Washington-based security analyst Richard Giragosian believes the government's calculations are accurate and that the deployment "offers significant geopolitical gains for Armenia."

"One lesson for tiny Armenia from [11 September 2001] was the need to seize the new opportunities while minimizing the risks from such a dynamic shift in international security. In the wake of 9/11, for example, Azerbaijan was able to exploit and exaggerate its role or entry in the war on terrorism to a much greater and more effective degree than Armenia."

The situation was the same prior to the U.S. invasion of Iraq. "Armenia was portrayed as a reluctant or even resistant nation," Giragosian says. "In U.S. eyes at that time, the misperceptions of Armenian policy and the rather inaccurate image of Azerbaijan as the new loyal ally were only strengthened by the twin perceptions of Armenia as little more than a Russian vassal or garrison state, or as a weak, isolated state thoroughly controlled by its Russian 'ally.'"

"Given the participation of its neighbors, Armenia cannot afford to abstain from strategic engagement" such as involvement in Iraq, Giragosian believes.

However, Armenia's contingent will remain the smallest from the Caucasus. Azerbaijan has 150 troops in Iraq, and Georgia plans to increase its force to 850. The Armenian contingent's tour of service is six months. It is unclear whether the mission would continue after that.

Though primarily a gesture in relations with the United States, the deployment "conforms to the overall trajectory of Armenian military strategy" and to Armenia's broader balancing act, Giragosian argues. "Armenia has both participated in Russian-led war games and training simulations within the Collective Security Treaty Organization as well as with the U.S. and other Western states within the NATO Partnership for Peace program," says Giragosian.

Armenia's borders continue to be patrolled by Russian troops, and it retains very close political, economic, and military ties with Moscow.

More generally, Giragosian argues that Armenia's engagement with both Russia and NATO and its deployment of troops to Kosovo, for example, fits within a concerted drive to professionalize its army.

WHAT NOW FOR THE ARMENIAN COMMUNITY?

But are the Armenian Iraqis being made sacrificial lambs in Armenia's broader geopolitical interests?

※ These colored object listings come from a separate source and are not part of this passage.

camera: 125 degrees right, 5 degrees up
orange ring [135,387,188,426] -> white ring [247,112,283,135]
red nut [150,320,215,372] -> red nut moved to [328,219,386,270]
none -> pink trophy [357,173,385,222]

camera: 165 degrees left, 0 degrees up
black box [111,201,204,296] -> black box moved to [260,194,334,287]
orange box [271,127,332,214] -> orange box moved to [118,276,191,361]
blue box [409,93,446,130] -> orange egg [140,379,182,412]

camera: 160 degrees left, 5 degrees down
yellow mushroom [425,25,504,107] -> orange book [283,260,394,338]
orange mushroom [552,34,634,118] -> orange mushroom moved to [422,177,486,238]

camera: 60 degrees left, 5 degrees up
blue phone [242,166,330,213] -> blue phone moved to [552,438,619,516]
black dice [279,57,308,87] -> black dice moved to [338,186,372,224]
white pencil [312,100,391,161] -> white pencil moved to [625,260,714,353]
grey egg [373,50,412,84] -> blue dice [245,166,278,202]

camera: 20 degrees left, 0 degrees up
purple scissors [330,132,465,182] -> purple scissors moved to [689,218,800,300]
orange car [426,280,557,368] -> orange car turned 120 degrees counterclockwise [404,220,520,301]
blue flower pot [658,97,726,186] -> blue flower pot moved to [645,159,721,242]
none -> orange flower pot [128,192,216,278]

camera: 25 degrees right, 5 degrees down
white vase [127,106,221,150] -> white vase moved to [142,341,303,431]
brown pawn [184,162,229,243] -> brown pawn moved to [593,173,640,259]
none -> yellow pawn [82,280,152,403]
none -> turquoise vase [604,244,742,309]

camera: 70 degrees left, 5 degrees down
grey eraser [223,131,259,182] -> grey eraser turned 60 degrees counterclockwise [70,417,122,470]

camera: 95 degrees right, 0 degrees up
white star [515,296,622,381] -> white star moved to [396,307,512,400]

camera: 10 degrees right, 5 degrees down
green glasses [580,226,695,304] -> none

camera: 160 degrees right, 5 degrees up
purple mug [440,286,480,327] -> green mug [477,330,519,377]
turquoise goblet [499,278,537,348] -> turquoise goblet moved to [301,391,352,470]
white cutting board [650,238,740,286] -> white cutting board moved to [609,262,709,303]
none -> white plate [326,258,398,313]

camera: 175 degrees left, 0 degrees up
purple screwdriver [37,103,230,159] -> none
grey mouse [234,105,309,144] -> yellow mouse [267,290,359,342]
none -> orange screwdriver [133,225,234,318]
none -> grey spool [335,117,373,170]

Giragosian believes that the deployment "poses no real or new risk to the Armenians in Iraq."

He contends that the Armenian community "has already been living in a state of insecurity and vulnerability, which will be neither exacerbated nor extinguished by this deployment." He sees "the record of attacks, violence and intimidation [as] all part of a broader campaign by insurgents against the ethnic Christian minorities of Iraq" and that "the deployment is both far too small and much too marginal to result in any serious or specific anti-Armenian strategy by the insurgents."

In recent decades, Armenians have found themselves in the crossfire of another civil war in a heavily Muslim country, Lebanon. There, the Armenian minority's pursuit and policy of neutrality generally protected it, Giragosian says. But the situation in Iraq is nothing like the civil war in Lebanon, he believes.

"The Armenians of Iraq, like much of the ordinary Iraqi population, face a reality marked by a faceless insurgency, with no choice or option of abstaining from the conflict," Giragosian says.

Nor is the longer-term outlook good for the Armenian community. "The future of Iraq stands between becoming a state under siege or a failed state, neither of which offers much hope for a non-Arab, non-Muslim minority," Giragosian says.